ACTIVITY
Down to the last line, restate the records word for word, but not the pictures.
*-*-*
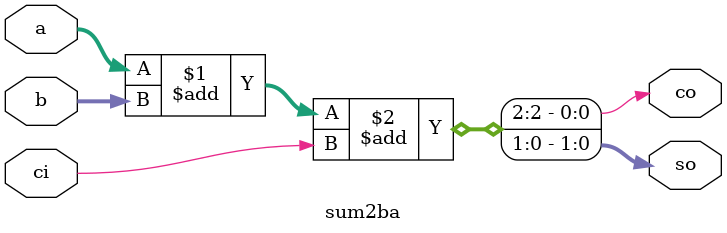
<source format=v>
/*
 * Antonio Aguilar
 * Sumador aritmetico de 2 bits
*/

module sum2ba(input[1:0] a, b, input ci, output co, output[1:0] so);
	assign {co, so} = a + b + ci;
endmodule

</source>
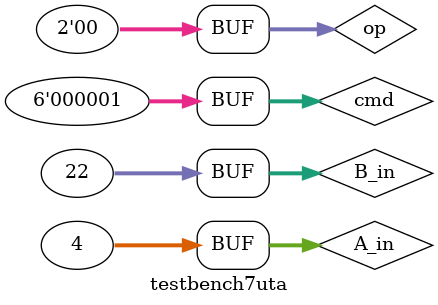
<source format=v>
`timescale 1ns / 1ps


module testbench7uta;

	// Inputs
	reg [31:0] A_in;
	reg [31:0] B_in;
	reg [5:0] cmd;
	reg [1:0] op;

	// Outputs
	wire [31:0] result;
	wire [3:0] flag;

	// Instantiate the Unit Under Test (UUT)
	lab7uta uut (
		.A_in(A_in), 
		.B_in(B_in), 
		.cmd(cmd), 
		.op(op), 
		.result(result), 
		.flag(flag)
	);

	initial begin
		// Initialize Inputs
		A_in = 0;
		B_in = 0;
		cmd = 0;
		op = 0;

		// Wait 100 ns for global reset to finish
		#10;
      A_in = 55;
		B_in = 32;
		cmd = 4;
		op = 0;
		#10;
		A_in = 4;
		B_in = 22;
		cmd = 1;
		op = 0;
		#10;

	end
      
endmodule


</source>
*-*-*
ANSWER SECTION
<source format=v>
/*
 * Antonio Aguilar
 * Sumador aritmetico de 2 bits
*/

module sum2ba(input[1:0] a, b, input ci, output co, output[1:0] so);
	assign {co, so} = a + b + ci;
endmodule

</source>
<source format=v>
`timescale 1ns / 1ps


module testbench7uta;

	// Inputs
	reg [31:0] A_in;
	reg [31:0] B_in;
	reg [5:0] cmd;
	reg [1:0] op;

	// Outputs
	wire [31:0] result;
	wire [3:0] flag;

	// Instantiate the Unit Under Test (UUT)
	lab7uta uut (
		.A_in(A_in), 
		.B_in(B_in), 
		.cmd(cmd), 
		.op(op), 
		.result(result), 
		.flag(flag)
	);

	initial begin
		// Initialize Inputs
		A_in = 0;
		B_in = 0;
		cmd = 0;
		op = 0;

		// Wait 100 ns for global reset to finish
		#10;
      A_in = 55;
		B_in = 32;
		cmd = 4;
		op = 0;
		#10;
		A_in = 4;
		B_in = 22;
		cmd = 1;
		op = 0;
		#10;

	end
      
endmodule


</source>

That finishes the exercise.